The hash map and queues may collectively store up to n kept positions in the worst case, so the space complexity is O(n).
Test Cases
from typing import List
s = Solution()
assert s.minArrivalsToDiscard([1, 2, 1, 3, 1], 4, 2) == 0 # example 1
assert s.minArrivalsToDiscard([1, 2, 3, 3, 3, 4], 3, 2) == 1 # example 2
assert s.minArrivalsToDiscard([1], 1, 1) == 0 # single element
assert s.minArrivalsToDiscard([7, 7, 7, 7], 4, 4) == 0 # limit equals window
assert s.minArrivalsToDiscard([7, 7, 7, 7], 4, 1) == 3 # only one kept
assert s.minArrivalsToDiscard([1, 1, 1, 1], 2, 1) == 2 # alternating keep/discard
assert s.minArrivalsToDiscard([1, 2, 3, 4, 5], 3, 1) == 0 # all distinct
assert s.minArrivalsToDiscard([1, 2, 1, 2, 1, 2], 3, 1) == 2 # overlapping windows
assert s.minArrivalsToDiscard([5, 5, 5, 5, 5], 2, 1) == 2 # repeated expirations
assert s.minArrivalsToDiscard([1, 1, 2, 2, 1, 1], 3, 2) == 0 # never exceeds limit
assert s.minArrivalsToDiscard([1] * 100000, 100000, 1) == 99999 # maximum stress case
Test Summary
| Test | Why |
|---|---|
[1,2,1,3,1], w=4, m=2 |
Official example with no discards |
[1,2,3,3,3,4], w=3, m=2 |
Official example with one discard |
[1] |
Smallest possible input |
[7,7,7,7], w=4, m=4 |
Constraint never triggered |
[7,7,7,7], w=4, m=1 |
Maximum discarding within one window |
[1,1,1,1], w=2, m=1 |
Repeated expiration behavior |
[1,2,3,4,5], w=3, m=1 |
All values distinct |
[1,2,1,2,1,2], w=3, m=1 |
Multiple types interacting |
[5,5,5,5,5], w=2, m=1 |
Expired occurrences leave the window |
[1,1,2,2,1,1], w=3, m=2 |
Counts remain exactly at limit |
| Large repeated array | Stress test for performance |
Edge Cases
Window Size Equals One
When w = 1, every window contains only the current day. Since an item can appear at most once in a single-day window, no arrival can ever violate the constraint. The implementation naturally handles this because all previous positions are removed during cleanup before the count check.
Maximum Allowed Frequency
When m = w, a type can occupy every position in the window and still remain valid. A naive implementation might incorrectly discard arrivals due to off-by-one mistakes. The algorithm checks len(queue) >= m only after removing expired positions, so arrivals are discarded only when they would truly create m + 1 active occurrences.

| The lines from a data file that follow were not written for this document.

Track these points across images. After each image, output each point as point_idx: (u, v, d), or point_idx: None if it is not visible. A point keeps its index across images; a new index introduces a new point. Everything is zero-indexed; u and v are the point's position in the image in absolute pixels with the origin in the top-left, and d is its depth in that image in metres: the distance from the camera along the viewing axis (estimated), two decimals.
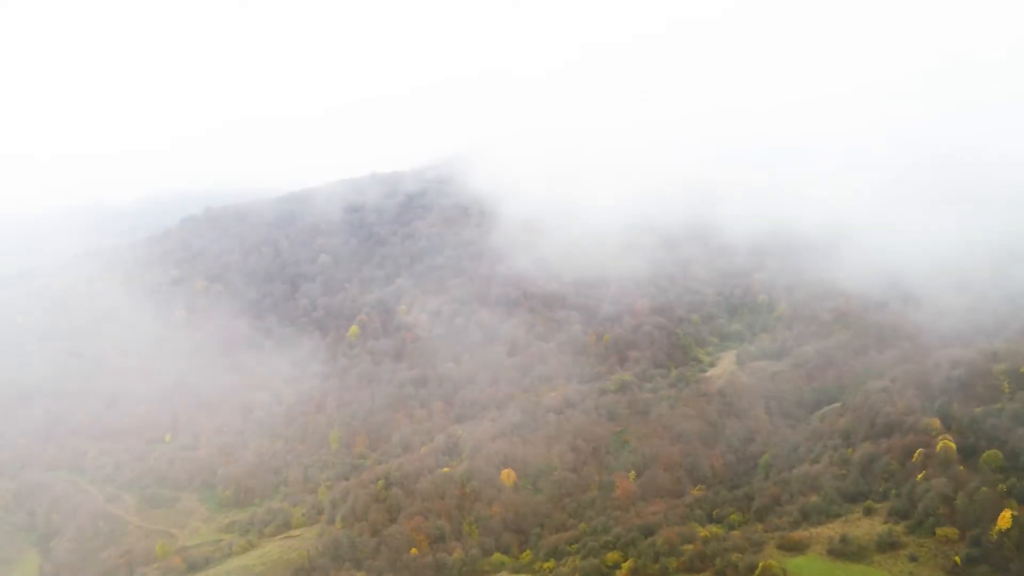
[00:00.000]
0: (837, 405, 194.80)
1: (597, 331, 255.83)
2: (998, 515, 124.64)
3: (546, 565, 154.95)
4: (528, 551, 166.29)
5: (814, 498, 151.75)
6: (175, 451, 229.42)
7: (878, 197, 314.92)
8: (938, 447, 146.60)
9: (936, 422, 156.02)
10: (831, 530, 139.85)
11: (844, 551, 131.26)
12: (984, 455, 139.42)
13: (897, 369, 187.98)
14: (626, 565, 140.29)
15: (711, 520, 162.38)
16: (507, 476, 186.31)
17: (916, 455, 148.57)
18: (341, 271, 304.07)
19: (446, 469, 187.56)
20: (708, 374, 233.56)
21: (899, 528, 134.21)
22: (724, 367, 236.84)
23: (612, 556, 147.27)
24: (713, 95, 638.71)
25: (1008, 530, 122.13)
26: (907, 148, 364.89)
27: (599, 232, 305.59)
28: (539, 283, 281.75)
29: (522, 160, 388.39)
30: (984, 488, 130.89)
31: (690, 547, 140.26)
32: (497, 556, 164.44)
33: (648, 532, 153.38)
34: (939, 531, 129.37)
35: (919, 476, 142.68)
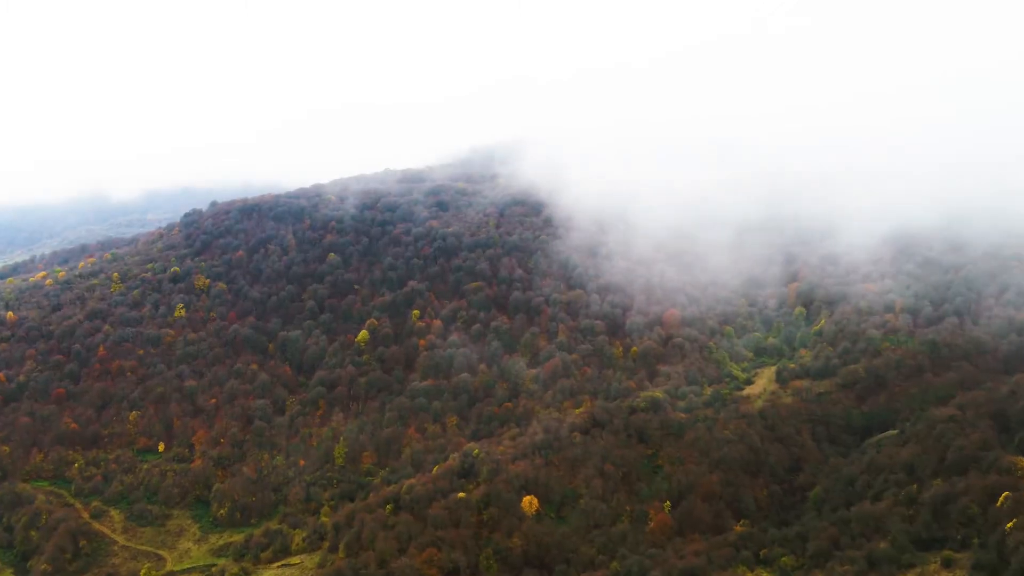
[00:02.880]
0: (894, 433, 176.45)
1: (624, 342, 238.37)
2: None
3: None
4: None
5: (882, 544, 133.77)
6: (168, 463, 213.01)
7: None
8: None
9: (1021, 461, 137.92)
10: None
11: None
12: None
13: (965, 396, 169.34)
14: None
15: (759, 562, 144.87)
16: (529, 503, 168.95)
17: (1001, 499, 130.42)
18: (351, 272, 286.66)
19: (462, 494, 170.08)
20: (745, 392, 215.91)
21: None
22: (763, 385, 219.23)
23: None
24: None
25: None
26: None
27: (630, 237, 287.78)
28: (562, 288, 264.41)
29: (552, 162, 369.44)
30: None
31: None
32: None
33: None
34: None
35: (1008, 524, 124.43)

Long Runs of the Same Type
Consider an input such as [1,1,1,1,1,1,...]. This stresses both correctness and performance. The implementation keeps only the relevant active positions in the queue and removes expired ones as the window advances. Each position is inserted and removed once, ensuring both correctness and linear runtime.
Occurrences Leaving the Window
A common source of bugs is forgetting that older occurrences stop contributing once they leave the last w days. For example, with arrivals=[5,5,5], w=2, and m=1, the occurrence from day 1 should no longer matter when processing day 3. The cleanup step removes outdated positions before making the keep-or-discard decision, ensuring the current window is evaluated correctly.
Multiple Independent Types
Different item types must be tracked separately. A global frequency count would be incorrect because the constraint applies per type. The hash map stores a dedicated queue for each type, guaranteeing that counts never interfere with one another.